Suuns Continue To Unsettle In The Uncanny Valley

Suuns are not the sort of band to soundtrack your summer. They’re the sort of band who want to ruin your summer. The sort of band who, when you’re lying there soaking in the rays, will cause a sudden bout of unexplained and unfounded paranoia. They create music that keeps rearranging the items in your fridge even though you live alone. It’s not something that’s going to cause you genuine upset, but it’ll play on your mind and you’ll start to wonder whether you’re losing your sanity.

This is the fourth album from Suuns, and one where the comparisons to the English band Clinic feel less justifiable than ever, Baseline and Make It Real aside. It’s a reference that has long haunted the band, seen as a point of negativity as opposed to just being accepted as a known influence. Many bands sound like others, that’s how influences work, but unfortunately for Suuns they just happen to sound like a band whose sound is so distinct that there’s nothing else quite like it. Though the instrumentation may continue to move in wild directions, the key point which they’ll never escape from is the near identical vocal sound and styles of Ben Shemie and Ade Blackburn. I don’t blame them for sticking with it, that half mumbled, half sung style encapsulates the feeling of paranoia that defines their music so well. The album opens with Look No Further, a song which lulls you into a false sense of security with a moment of church bells and tweeting birds before it’s replaced by a slumping bass and zombified drums. Its fragmented production gives the impression as though something unseen is interfering with the sound. As though your speakers are malfunctioning slightly, as though there is something trying to stop you from hearing this. This is confounded with slight timing issues which create a subtly haunting sound that brings to mind Liars at their most skin crawling. The guitar melodies scatter in the high range like flies around an undisturbed source of food. The vocals deadpan, barely with enough energy left to deliver their lines.
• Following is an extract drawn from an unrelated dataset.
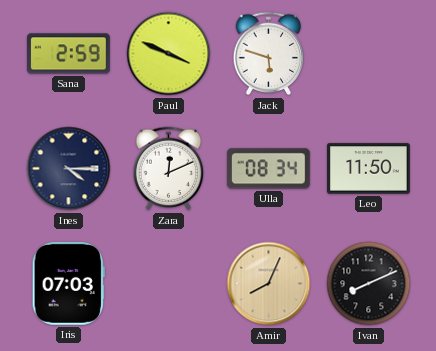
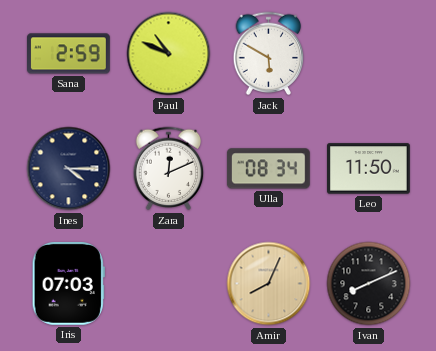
Paul: 3:49 -> 10:49
Jack: 5:48 -> 5:50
Even with tender tracks like Control, the introduction of the police siren-esque synthesisers gives the whole thing a feeling of sinister messages, a cold war suspiciousness.

X-ALT creeps in next with a pulsing 4/4 beat that introduces the strong Krautrock influence that underpins much of this album. A clean guitar double-times the beat under a semi-human vocoder vocal line. Sounds subtly fade in and out with the beat building bigger and more powerful as it progresses. It’s with Watch You, Watch Me that the Krautrock influence is at its most pronounced, a six-minute journey that sounds like the soundtrack to a video about how we’ll soon all be driving hover cars. It’s the first track on the album which outstays its welcome, though I imagine it’d be a highlight when performed live. There’s an undercurrent of experimentation underpinning the whole album, with each song feeling like an entirely unrelated exploration of other ideas. As you’d expect with something like that, it’s not always a success. While After The Fall packs a few surprises and unexpected twists, it drags the pace down a bit and ends with a bit of a whimper as though the runtime has been reached rather than thinking that this is the perfect moment for it. Daydream destroys the peace that came before it and continues with Peace And Love after it. It’s an exercise in resilience with its pounding drums and distorted synths making your speakers sound as though they’re on fire, but with little else to it. The noise experiments of Moonbeams are similar. By that point, the juxtaposition of fierce noise and more delicate numbers gets old.

The album closes out with one of its highlight, Materials one where the more melodic elements are at the forefront, though not without its slight forays into the dissonance. It reminds you that there’s more to the band than their incredible wealth of studio manipulation and that they’re at their best when the organic elements are infused with their digital instrumentation. This seems to be something they’re embracing more and more, and that can only be a good thing. Felt is out now.